The problem: Restate word for word the lines of the material below, from the line with "Participants without serum" to the line with "min of rest", both lines included, and no others.

'''

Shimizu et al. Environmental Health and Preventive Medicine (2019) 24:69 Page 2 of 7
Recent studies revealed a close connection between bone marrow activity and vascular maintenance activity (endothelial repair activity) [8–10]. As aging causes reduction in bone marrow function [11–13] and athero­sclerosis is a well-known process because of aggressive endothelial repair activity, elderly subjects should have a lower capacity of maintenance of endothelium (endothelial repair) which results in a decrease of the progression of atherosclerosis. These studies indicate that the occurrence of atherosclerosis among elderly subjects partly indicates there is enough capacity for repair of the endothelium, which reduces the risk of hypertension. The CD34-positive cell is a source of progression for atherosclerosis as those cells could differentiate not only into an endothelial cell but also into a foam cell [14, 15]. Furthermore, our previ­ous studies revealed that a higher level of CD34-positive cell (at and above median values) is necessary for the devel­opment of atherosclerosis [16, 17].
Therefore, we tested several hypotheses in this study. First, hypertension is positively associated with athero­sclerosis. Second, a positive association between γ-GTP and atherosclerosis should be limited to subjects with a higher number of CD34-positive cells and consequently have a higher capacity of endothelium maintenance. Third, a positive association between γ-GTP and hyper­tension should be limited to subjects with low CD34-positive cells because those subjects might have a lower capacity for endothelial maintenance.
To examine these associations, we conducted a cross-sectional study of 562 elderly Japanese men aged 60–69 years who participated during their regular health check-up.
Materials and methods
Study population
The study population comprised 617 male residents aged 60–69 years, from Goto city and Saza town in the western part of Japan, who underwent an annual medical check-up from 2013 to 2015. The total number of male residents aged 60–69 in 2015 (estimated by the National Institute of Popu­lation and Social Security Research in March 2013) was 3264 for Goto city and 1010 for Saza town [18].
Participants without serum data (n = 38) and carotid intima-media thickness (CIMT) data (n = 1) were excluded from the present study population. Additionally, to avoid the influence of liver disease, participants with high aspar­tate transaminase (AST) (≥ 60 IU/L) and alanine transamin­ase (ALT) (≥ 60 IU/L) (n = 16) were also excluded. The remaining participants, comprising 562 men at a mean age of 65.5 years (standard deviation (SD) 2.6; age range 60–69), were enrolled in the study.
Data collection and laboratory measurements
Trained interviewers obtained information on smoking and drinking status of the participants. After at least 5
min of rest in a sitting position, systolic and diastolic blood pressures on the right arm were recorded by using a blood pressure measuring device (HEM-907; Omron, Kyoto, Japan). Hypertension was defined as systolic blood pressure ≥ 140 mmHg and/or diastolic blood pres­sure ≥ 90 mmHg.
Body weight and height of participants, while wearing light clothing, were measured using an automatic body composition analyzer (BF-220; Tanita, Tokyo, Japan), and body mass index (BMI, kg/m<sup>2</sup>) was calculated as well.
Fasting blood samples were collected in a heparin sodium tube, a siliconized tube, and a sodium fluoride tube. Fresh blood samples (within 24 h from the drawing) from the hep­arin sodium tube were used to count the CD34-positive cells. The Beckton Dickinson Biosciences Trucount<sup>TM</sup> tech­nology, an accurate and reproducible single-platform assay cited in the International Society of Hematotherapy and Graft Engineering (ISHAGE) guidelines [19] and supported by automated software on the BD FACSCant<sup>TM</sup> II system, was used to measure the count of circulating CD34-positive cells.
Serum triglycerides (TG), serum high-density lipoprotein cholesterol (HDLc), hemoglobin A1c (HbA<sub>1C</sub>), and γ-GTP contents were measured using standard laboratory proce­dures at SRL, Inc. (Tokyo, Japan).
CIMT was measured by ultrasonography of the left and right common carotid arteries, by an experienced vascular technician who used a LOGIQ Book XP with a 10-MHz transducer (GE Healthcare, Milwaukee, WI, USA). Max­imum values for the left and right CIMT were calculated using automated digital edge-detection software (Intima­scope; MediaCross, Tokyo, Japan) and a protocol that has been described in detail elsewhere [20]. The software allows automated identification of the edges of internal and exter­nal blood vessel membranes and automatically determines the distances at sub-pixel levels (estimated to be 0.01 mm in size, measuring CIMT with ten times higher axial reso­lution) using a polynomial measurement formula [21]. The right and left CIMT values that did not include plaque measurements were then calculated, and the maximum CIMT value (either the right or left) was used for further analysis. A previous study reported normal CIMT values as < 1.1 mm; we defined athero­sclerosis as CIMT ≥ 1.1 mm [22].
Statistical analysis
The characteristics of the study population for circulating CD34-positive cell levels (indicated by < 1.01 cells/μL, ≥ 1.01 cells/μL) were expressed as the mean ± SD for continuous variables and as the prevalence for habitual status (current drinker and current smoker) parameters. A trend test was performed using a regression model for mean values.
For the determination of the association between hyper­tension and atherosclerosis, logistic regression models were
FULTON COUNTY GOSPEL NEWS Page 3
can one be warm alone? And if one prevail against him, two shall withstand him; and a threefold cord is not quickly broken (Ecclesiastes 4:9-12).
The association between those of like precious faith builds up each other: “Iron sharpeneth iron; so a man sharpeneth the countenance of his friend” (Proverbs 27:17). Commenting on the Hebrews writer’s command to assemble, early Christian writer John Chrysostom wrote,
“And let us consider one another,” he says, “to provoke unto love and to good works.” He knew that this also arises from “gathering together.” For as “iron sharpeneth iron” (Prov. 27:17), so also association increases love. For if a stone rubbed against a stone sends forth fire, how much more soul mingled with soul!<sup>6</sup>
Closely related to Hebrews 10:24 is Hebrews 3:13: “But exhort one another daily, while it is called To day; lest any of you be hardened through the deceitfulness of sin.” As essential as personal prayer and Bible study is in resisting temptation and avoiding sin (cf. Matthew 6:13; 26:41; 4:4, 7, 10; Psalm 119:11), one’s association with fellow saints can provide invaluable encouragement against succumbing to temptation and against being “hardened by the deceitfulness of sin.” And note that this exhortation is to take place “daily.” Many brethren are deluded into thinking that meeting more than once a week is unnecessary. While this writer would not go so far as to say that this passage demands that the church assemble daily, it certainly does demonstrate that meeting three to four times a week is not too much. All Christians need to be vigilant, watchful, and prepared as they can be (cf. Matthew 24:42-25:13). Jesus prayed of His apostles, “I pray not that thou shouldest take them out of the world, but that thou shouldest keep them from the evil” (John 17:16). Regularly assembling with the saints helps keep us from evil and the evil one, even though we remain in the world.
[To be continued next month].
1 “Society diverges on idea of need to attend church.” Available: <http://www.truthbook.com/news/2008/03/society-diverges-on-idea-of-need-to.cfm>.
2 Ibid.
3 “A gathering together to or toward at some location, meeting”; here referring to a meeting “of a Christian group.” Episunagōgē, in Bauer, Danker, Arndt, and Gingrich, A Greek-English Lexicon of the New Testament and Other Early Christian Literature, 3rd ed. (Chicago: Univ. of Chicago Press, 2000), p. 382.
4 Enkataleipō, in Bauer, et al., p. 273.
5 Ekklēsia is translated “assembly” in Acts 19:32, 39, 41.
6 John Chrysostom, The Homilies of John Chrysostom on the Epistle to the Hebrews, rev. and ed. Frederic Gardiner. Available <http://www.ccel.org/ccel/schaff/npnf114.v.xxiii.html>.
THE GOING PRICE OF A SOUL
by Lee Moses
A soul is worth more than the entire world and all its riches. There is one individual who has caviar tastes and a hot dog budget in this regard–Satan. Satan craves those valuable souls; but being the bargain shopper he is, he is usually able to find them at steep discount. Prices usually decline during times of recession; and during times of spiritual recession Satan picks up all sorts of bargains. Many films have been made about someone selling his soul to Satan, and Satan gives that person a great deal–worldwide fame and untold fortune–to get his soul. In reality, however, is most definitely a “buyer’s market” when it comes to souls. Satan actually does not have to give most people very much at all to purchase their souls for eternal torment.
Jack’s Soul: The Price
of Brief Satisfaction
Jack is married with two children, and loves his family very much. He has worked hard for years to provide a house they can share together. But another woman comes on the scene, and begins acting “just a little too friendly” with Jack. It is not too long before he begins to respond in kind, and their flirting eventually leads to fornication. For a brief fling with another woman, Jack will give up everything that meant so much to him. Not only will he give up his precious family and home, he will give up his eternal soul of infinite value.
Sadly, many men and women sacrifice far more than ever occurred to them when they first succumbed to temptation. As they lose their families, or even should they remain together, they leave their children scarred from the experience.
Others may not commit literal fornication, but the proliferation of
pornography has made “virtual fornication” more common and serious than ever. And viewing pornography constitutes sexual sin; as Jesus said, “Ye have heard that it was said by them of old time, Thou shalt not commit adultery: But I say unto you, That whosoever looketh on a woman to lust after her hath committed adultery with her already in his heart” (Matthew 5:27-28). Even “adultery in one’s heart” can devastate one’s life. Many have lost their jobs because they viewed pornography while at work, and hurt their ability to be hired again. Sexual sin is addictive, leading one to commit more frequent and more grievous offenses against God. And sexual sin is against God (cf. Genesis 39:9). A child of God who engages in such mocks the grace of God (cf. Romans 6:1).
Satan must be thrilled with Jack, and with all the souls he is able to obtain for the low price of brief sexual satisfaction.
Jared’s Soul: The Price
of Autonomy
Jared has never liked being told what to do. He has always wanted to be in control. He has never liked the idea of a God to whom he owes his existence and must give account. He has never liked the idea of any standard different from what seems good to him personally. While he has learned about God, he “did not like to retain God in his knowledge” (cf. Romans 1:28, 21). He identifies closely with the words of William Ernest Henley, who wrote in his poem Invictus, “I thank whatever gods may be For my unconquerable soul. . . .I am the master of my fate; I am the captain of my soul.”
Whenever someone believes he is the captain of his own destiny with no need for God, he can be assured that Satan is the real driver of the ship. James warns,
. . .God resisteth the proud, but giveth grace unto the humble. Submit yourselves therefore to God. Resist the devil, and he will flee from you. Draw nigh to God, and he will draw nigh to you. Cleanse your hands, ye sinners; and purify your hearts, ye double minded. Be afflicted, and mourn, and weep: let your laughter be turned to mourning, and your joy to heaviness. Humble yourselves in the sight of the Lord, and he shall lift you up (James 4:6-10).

'''

Solution below:
Participants without serum data (n = 38) and carotid intima-media thickness (CIMT) data (n = 1) were excluded from the present study population. Additionally, to avoid the influence of liver disease, participants with high aspar­tate transaminase (AST) (≥ 60 IU/L) and alanine transamin­ase (ALT) (≥ 60 IU/L) (n = 16) were also excluded. The remaining participants, comprising 562 men at a mean age of 65.5 years (standard deviation (SD) 2.6; age range 60–69), were enrolled in the study.
Data collection and laboratory measurements
Trained interviewers obtained information on smoking and drinking status of the participants. After at least 5
min of rest in a sitting position, systolic and diastolic blood pressures on the right arm were recorded by using a blood pressure measuring device (HEM-907; Omron, Kyoto, Japan). Hypertension was defined as systolic blood pressure ≥ 140 mmHg and/or diastolic blood pres­sure ≥ 90 mmHg.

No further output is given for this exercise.